Experts emphasize the importance of thalassemia carrier status before marriage, stating that being a carrier is not a disease and does not require treatment. However, genetic counseling before marriage is recommended due to this disease that can be passed on to children. This way, the risk of disease transmission to children can be determined in advance.

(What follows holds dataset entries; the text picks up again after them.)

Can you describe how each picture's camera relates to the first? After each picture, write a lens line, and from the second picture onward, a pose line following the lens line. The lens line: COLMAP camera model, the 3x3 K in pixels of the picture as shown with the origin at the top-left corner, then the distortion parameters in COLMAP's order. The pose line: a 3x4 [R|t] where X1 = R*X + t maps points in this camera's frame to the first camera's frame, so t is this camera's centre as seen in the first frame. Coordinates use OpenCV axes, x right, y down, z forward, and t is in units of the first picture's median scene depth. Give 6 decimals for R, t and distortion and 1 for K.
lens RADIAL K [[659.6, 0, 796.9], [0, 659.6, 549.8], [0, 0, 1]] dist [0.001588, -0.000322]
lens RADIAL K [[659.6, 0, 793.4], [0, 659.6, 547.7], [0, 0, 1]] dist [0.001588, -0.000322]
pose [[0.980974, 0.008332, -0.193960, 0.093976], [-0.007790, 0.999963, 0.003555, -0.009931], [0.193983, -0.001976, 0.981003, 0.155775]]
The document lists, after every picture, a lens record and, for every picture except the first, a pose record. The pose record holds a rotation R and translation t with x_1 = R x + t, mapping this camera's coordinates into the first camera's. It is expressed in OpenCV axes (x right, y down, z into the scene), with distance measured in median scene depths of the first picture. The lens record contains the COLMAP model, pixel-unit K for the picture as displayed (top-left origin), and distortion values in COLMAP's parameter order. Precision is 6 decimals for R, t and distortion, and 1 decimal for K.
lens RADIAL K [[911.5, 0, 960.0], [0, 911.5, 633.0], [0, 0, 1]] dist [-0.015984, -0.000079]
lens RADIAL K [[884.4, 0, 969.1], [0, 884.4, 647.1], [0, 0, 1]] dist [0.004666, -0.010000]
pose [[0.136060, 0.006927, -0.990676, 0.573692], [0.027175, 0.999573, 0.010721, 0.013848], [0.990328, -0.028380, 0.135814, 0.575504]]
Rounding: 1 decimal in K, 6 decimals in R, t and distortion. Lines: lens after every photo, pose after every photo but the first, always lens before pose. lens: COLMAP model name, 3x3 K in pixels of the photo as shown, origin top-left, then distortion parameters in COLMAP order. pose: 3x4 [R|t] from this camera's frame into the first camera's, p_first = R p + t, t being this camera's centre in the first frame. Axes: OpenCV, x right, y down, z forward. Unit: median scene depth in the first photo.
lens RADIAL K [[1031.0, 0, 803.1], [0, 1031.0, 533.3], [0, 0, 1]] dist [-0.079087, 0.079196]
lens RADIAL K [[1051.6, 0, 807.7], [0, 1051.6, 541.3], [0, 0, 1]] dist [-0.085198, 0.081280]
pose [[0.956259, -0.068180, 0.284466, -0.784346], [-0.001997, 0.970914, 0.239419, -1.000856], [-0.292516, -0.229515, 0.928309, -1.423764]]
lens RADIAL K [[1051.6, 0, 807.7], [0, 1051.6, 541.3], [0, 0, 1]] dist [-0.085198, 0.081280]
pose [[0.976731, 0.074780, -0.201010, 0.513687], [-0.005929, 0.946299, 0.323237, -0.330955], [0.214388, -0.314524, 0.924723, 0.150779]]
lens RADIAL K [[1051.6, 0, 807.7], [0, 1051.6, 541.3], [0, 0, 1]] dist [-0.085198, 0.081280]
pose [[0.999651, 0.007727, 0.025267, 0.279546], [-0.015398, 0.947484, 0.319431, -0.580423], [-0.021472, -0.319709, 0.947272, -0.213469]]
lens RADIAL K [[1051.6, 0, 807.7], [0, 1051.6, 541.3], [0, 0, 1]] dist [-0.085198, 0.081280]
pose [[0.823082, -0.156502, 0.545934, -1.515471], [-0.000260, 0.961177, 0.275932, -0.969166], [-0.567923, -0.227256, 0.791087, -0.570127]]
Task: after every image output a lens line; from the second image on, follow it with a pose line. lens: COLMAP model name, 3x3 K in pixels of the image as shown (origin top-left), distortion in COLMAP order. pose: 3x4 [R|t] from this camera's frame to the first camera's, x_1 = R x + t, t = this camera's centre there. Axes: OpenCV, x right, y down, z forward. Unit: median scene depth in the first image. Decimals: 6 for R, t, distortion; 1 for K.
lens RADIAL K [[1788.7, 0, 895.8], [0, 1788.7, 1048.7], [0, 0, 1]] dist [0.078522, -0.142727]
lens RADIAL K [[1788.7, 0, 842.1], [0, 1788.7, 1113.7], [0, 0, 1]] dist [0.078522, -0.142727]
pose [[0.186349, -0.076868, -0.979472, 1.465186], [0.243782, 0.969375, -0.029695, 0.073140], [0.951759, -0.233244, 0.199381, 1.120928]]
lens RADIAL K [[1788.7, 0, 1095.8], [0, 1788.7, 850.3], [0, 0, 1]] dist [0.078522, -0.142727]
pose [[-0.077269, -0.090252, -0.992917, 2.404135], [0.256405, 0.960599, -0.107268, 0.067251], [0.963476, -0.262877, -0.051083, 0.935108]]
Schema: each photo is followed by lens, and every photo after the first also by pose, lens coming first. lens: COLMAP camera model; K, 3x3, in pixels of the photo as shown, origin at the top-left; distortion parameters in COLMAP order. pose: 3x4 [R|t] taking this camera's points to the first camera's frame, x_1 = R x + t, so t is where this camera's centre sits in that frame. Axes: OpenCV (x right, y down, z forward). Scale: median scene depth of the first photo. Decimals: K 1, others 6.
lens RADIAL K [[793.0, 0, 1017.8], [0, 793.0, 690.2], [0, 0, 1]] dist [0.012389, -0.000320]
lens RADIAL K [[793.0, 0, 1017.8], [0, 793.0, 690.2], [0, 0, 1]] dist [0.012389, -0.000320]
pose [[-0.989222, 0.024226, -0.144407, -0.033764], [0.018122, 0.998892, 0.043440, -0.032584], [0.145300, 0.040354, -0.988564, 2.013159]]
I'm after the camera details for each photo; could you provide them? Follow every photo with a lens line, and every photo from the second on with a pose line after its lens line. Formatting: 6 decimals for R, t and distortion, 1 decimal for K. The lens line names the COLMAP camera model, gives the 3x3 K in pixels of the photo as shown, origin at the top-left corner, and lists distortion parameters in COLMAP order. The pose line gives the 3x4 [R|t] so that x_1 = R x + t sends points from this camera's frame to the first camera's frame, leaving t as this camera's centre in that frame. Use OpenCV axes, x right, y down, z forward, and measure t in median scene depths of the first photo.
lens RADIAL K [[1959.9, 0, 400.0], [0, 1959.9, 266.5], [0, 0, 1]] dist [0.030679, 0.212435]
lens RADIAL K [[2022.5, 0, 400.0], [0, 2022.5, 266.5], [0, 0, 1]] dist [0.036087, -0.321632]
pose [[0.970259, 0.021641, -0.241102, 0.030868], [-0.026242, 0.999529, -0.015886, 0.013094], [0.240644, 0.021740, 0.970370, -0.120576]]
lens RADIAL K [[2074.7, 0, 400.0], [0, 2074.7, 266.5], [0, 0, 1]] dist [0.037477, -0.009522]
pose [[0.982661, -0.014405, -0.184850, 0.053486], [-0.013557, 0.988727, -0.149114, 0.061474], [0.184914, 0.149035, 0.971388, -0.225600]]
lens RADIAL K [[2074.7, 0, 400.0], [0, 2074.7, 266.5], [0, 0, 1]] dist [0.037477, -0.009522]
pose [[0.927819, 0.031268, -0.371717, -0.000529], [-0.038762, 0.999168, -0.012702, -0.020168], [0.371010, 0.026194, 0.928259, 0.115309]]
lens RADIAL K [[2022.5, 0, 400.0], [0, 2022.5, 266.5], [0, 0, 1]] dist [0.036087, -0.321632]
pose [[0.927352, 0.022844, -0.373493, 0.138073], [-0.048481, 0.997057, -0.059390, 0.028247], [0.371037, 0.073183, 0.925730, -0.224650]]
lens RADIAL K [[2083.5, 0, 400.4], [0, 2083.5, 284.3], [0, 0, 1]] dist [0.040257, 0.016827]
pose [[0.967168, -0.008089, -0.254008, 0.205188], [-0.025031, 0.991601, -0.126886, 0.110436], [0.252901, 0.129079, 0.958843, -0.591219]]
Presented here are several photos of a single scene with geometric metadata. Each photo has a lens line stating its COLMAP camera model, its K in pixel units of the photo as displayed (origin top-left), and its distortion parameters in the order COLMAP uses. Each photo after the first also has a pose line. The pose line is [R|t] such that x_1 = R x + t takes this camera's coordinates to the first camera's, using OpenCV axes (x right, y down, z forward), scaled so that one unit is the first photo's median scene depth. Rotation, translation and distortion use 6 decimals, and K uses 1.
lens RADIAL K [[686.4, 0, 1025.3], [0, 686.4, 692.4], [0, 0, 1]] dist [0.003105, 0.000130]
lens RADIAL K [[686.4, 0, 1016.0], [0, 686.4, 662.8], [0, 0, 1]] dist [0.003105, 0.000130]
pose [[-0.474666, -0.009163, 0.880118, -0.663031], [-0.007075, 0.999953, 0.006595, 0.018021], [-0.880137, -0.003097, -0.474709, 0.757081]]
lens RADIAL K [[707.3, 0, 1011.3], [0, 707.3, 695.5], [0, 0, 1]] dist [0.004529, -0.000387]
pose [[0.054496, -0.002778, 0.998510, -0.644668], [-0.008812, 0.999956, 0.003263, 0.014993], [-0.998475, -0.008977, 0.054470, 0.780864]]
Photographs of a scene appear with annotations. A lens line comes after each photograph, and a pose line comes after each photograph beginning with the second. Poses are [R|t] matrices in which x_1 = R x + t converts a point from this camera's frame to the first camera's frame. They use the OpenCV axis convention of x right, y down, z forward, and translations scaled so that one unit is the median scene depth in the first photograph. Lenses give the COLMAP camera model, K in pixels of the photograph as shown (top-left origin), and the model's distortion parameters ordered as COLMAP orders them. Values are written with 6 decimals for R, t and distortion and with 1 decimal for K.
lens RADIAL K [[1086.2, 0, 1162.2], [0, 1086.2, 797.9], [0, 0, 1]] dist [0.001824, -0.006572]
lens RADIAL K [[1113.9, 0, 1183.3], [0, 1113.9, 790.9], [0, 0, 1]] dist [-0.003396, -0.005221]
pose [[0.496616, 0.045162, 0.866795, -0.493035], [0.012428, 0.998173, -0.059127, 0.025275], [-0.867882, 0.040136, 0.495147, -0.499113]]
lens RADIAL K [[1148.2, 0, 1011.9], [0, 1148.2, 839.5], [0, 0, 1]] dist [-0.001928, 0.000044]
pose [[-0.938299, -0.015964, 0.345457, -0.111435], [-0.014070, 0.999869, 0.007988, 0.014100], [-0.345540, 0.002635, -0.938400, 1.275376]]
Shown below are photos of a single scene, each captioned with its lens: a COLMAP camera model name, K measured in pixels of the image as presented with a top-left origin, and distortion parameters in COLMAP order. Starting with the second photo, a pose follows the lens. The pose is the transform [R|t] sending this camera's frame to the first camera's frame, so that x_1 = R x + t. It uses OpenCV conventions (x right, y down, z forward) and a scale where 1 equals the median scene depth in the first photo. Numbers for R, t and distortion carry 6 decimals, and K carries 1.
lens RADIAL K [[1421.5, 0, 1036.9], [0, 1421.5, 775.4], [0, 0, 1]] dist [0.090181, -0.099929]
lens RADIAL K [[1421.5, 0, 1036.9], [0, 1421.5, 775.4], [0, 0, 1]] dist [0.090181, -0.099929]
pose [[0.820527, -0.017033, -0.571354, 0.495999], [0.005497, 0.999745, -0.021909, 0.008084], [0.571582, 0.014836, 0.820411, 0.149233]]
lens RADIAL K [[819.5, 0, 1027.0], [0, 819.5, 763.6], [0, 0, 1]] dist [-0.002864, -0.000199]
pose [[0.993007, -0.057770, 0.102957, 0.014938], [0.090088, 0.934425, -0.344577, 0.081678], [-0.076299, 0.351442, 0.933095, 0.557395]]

Thalassemia Treatment and Monitoring

Experts warn that thalassemia patients may receive unnecessary iron therapy, therefore it is recommended that they consult a hematologist. It is stated that monthly blood transfusions may be necessary for severe thalassemia patients and iron levels should be kept under control. There is no need for a special diet in terms of nutrition, but in some cases, folic acid supplementation may be necessary.

• Complete blood count
• Peripheral smear
• Hemoglobin electrophoresis
• Iron tests

Diagnosis of the disease is made with tests such as the ones listed above. These tests aim to differentiate thalassemia from other types of anemia and avoid unnecessary vitamin supplements.